Yes, if the protections that make using clustering and the PVE API actually safe are willing disabled as standard part of one's workflow, compared as manual fix to resolve an unexpected situation after closely checking, e.g. with our support, and ensuring doing so is fine.

But again, stop being so disrespectful to other users by hijacking every thread to make it about you and having staff educate you for free, as already said:

This is false information (without being concrete enough to show how) for the OP. His premise is HA is off. Given that, talking of data loss in a situation where worst outcome is inquorate nodes? Or I do not know something, then educate us all...

 

[Azunai333]

This is false information (without being concrete enough to show how) for the OP. His premise is HA is off. Given that, talking of data loss in a situation where worst outcome is inquorate nodes? Or I do not know something, then educate us all...

The OP may know the consequences of driving without a seat belt.
But this is an open forum with new users which will read this, too. And they may not know the consequences of driving a car without a seat belt. Just because you drive without one doesn't mean something bad happens (immediately).

Those new users may not know what's stupid to do and what will lead to data loss. For example, you could try to move the VM config file to another node, then start the VM a second time on the other node while it is still running on the first node: Hello data loss and/or split brain. For those users this may lead to problems later.

The OP has HA not active, but this only means it doesn't explode right away. Effectively you'll increase the risk of data loss if something other is gonna happen. But you have to know this (and don't come crying to the forum later). @t.lamprecht is just trying to make that clear. Nobody wants data loss.

I wasn't sure if I should answer this, because we should really go back to topic now.

 

[esi_y]

The OP may know the consequences of driving without a seat belt.

Whether OP uses the votequorum options or QD, he will not have quorum when/where he should not have it. He just needs to use votequorum options correctly.

But this is an open forum with new users which will read this, too.

This would mean I cannot reply to anyone on their specific question (note my reply came after their follow up question only).

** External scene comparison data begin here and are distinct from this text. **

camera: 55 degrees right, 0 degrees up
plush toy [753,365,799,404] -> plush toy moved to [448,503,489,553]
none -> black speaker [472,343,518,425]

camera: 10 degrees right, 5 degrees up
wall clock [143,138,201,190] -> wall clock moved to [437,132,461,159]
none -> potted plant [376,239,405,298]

The OP has HA not active, but this only means it doesn't explode right away. Effectively you'll increase the risk of data loss if something other is gonna happen.

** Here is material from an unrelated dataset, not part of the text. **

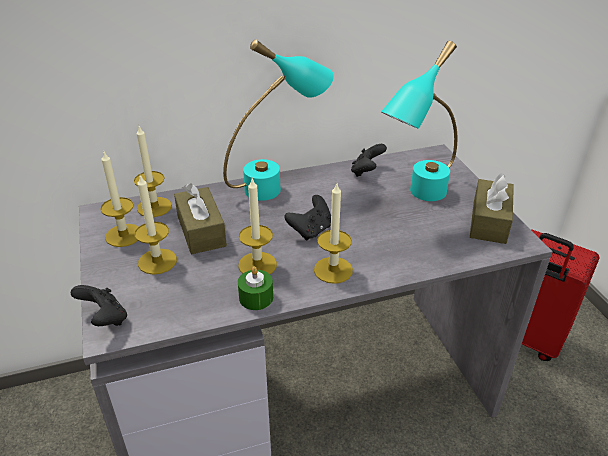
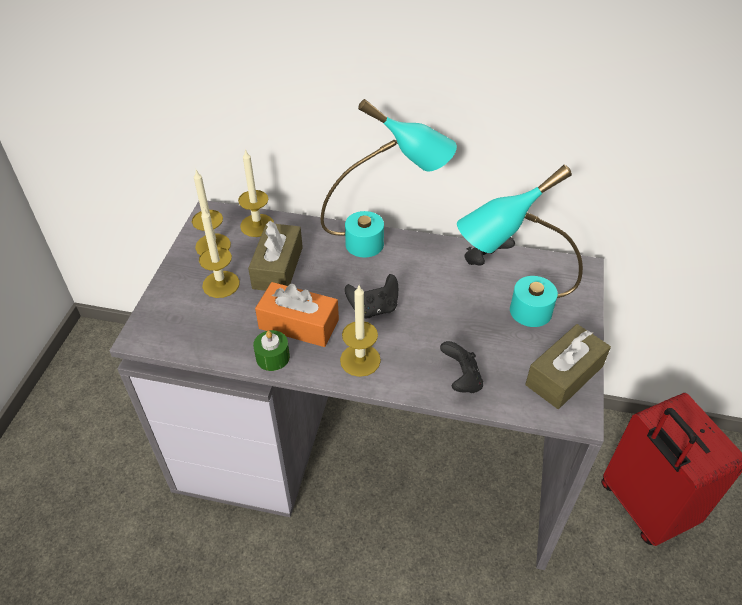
camera: 30 degrees right, 10 degrees up
black game controller [70,285,127,326] -> black game controller moved to [440,341,483,393]
candle [238,179,277,274] -> orange tissue box [255,282,339,347]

This was my issue early on that PVE does not provide a foolproof way to disable HA (and watchdogs). I can help the OP further to secure himself from the HA stack kicking in should there be any bugs.

I wasn't sure if I should answer this, because we should really go back to topic now.

I think anyone should be free to answer, I just do not like to be told to stop disputing the "official" answer. If everyone comes here for those, then this could be ChatGPT fed with wiki.